▶ [DOCUMENT EXTRACT]
Dictionary of New Zealand Bography logo

Kōrero: McKeefry, Peter Thomas Bertram

Whārangi 1: Biography

McKeefry, Peter Thomas Bertram

1899–1973

Cardinal

I tuhia tēnei haurongo e Christopher van der Krogt, ā, i tāngia tuatahitia ki Ngā Tāngata Taumata Rau i te 2000.

Peter Thomas Bertram McKeefry was born on 3 July 1899 in Greymouth, the fifth of seven children of Mary McAlary and her husband, Michael McKeefry, a police constable. His parents were both born in County Londonderry, Ireland. After living briefly in Christchurch, the family moved to Dunedin, where Peter was educated at the Christian Brothers’ Boys’ School. Then, inspired by the example of priests he had known, he began training for the priesthood in 1916 at Holy Cross College, Mosgiel. In 1922 he was sent to study for four years at the Urban College De Propaganda Fide, Rome. He was ordained priest on 3 April 1926 at the Cathedral Church of St John Lateran.

Arriving back in New Zealand in November that year, McKeefry initially served as a curate in the cathedral parish in Auckland. He was also engaged as secretary to Bishop Henry Cleary, whom he assisted with the diocesan newspaper the Month. After Cleary’s death in December 1929 his successor, Bishop James Liston (McKeefry’s former rector at Holy Cross), appointed him as his own secretary and as editor of the Month. Under McKeefry’s editorship the Month was succeeded in May 1934 by the fortnightly Zealandia , which was published weekly from June 1937, reaching a circulation of 14,000 the following year. In June 1937 McKeefry also became manager of the paper. After playing an important role in organising the 1938 celebrations to mark the centenary of Bishop J. B. F. Pompallier’s arrival in New Zealand, he spent 1939 overseas, mainly in Europe.

Records from a data source:
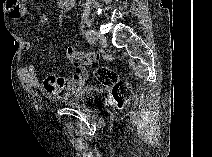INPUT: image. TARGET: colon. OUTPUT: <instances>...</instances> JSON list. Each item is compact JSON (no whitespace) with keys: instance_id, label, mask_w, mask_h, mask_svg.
<instances>
[{"instance_id":"obj_1","label":"colon","mask_w":212,"mask_h":157,"mask_svg":"<svg viewBox=\"0 0 212 157\" xmlns=\"http://www.w3.org/2000/svg\"><path fill=\"white\" fill-rule=\"evenodd\" d=\"M66 59L75 67L74 80L84 83L87 79V67H95L96 75L105 87H111L112 96L119 109H122L131 95V85L128 82L119 80L118 74L111 68L98 64L99 56L96 53H84L75 47H68Z\"/></svg>"}]
</instances>
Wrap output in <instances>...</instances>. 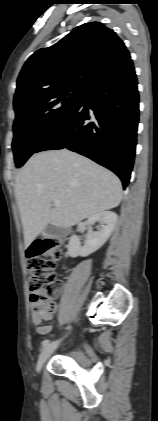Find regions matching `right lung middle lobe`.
Listing matches in <instances>:
<instances>
[{
    "label": "right lung middle lobe",
    "instance_id": "dd1d6c3e",
    "mask_svg": "<svg viewBox=\"0 0 158 421\" xmlns=\"http://www.w3.org/2000/svg\"><path fill=\"white\" fill-rule=\"evenodd\" d=\"M83 86L55 88L14 104L12 143L16 167H21L78 103Z\"/></svg>",
    "mask_w": 158,
    "mask_h": 421
}]
</instances>
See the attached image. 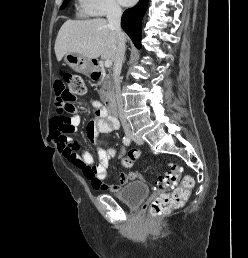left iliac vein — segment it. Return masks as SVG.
Masks as SVG:
<instances>
[{
  "instance_id": "4c4485c4",
  "label": "left iliac vein",
  "mask_w": 248,
  "mask_h": 258,
  "mask_svg": "<svg viewBox=\"0 0 248 258\" xmlns=\"http://www.w3.org/2000/svg\"><path fill=\"white\" fill-rule=\"evenodd\" d=\"M132 140L138 145H142L144 142L140 136H132Z\"/></svg>"
}]
</instances>
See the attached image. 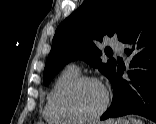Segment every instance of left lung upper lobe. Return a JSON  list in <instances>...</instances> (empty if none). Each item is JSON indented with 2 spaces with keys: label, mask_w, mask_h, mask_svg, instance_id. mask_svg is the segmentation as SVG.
<instances>
[{
  "label": "left lung upper lobe",
  "mask_w": 156,
  "mask_h": 124,
  "mask_svg": "<svg viewBox=\"0 0 156 124\" xmlns=\"http://www.w3.org/2000/svg\"><path fill=\"white\" fill-rule=\"evenodd\" d=\"M152 0H85L56 29L43 73L44 84L70 61L82 59L109 80L117 66L110 58L102 63L97 41L116 35L122 41L137 25Z\"/></svg>",
  "instance_id": "obj_1"
}]
</instances>
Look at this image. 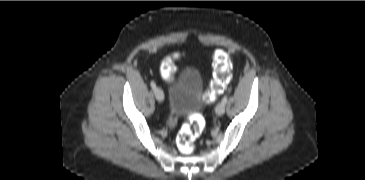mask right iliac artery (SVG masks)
<instances>
[{
	"mask_svg": "<svg viewBox=\"0 0 365 180\" xmlns=\"http://www.w3.org/2000/svg\"><path fill=\"white\" fill-rule=\"evenodd\" d=\"M150 85H151L152 89L155 90V88H156L155 82L154 81H151Z\"/></svg>",
	"mask_w": 365,
	"mask_h": 180,
	"instance_id": "82829eb1",
	"label": "right iliac artery"
}]
</instances>
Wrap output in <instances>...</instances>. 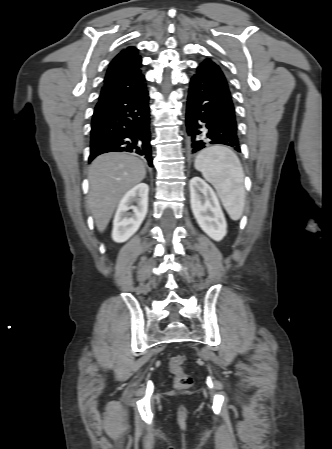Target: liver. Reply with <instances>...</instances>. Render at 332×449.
Segmentation results:
<instances>
[{
	"instance_id": "obj_1",
	"label": "liver",
	"mask_w": 332,
	"mask_h": 449,
	"mask_svg": "<svg viewBox=\"0 0 332 449\" xmlns=\"http://www.w3.org/2000/svg\"><path fill=\"white\" fill-rule=\"evenodd\" d=\"M145 175L143 162L124 152L106 153L91 163L87 206L99 232L106 229L125 193L141 182Z\"/></svg>"
}]
</instances>
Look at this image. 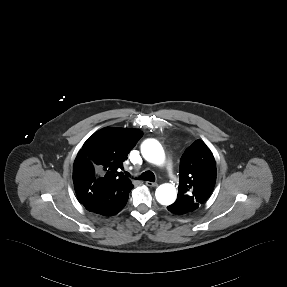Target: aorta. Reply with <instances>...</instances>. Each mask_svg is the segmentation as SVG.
<instances>
[{
	"mask_svg": "<svg viewBox=\"0 0 287 287\" xmlns=\"http://www.w3.org/2000/svg\"><path fill=\"white\" fill-rule=\"evenodd\" d=\"M141 153L150 163L161 165L165 161L163 147L155 139L145 140L141 145ZM155 197L161 205H171L176 200L177 191L173 185L165 183L156 189Z\"/></svg>",
	"mask_w": 287,
	"mask_h": 287,
	"instance_id": "aorta-1",
	"label": "aorta"
}]
</instances>
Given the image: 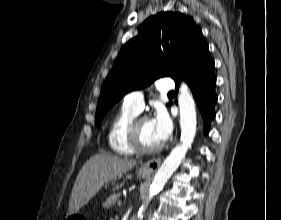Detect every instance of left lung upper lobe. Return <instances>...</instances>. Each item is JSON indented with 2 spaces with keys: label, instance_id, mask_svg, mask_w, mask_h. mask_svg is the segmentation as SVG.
<instances>
[{
  "label": "left lung upper lobe",
  "instance_id": "obj_1",
  "mask_svg": "<svg viewBox=\"0 0 281 220\" xmlns=\"http://www.w3.org/2000/svg\"><path fill=\"white\" fill-rule=\"evenodd\" d=\"M208 51L194 20L179 12H161L146 19L139 34L117 56L99 96L95 124L126 93L149 86L160 77L178 80L190 62Z\"/></svg>",
  "mask_w": 281,
  "mask_h": 220
}]
</instances>
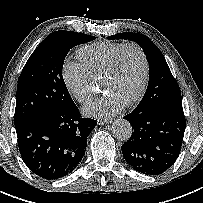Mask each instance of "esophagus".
<instances>
[{
	"instance_id": "esophagus-1",
	"label": "esophagus",
	"mask_w": 203,
	"mask_h": 203,
	"mask_svg": "<svg viewBox=\"0 0 203 203\" xmlns=\"http://www.w3.org/2000/svg\"><path fill=\"white\" fill-rule=\"evenodd\" d=\"M111 122H112V119H100V120H97L98 125H105V124H108V123H111Z\"/></svg>"
}]
</instances>
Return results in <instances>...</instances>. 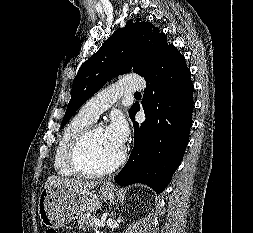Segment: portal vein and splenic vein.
<instances>
[{"label": "portal vein and splenic vein", "instance_id": "portal-vein-and-splenic-vein-1", "mask_svg": "<svg viewBox=\"0 0 253 233\" xmlns=\"http://www.w3.org/2000/svg\"><path fill=\"white\" fill-rule=\"evenodd\" d=\"M94 223L97 225V226H101V227H104L105 226V223L103 220H99L97 218H94Z\"/></svg>", "mask_w": 253, "mask_h": 233}]
</instances>
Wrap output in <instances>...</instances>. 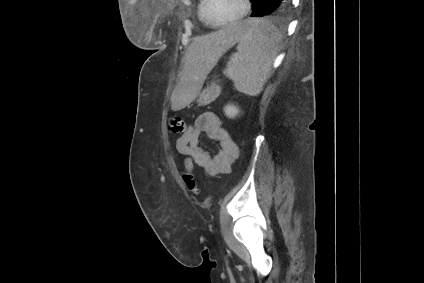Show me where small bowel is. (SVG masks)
Returning a JSON list of instances; mask_svg holds the SVG:
<instances>
[{
    "instance_id": "1",
    "label": "small bowel",
    "mask_w": 424,
    "mask_h": 283,
    "mask_svg": "<svg viewBox=\"0 0 424 283\" xmlns=\"http://www.w3.org/2000/svg\"><path fill=\"white\" fill-rule=\"evenodd\" d=\"M203 134L219 142L220 148L216 154L210 155L201 146ZM176 150L179 154L187 156L185 161L189 160L193 165L202 167L207 176L228 173L239 157L238 146L222 127L217 114L212 111L202 113L192 125L186 127L176 140Z\"/></svg>"
}]
</instances>
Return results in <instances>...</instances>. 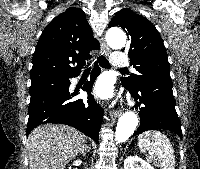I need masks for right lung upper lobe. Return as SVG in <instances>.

▶ [AIM] In the biography of Peter McKeefry, on what date and in which church was he ordained priest?

▶ [CORRECT RESPONSE] He was ordained on 3 April 1926 at the Cathedral Church of St John Lateran.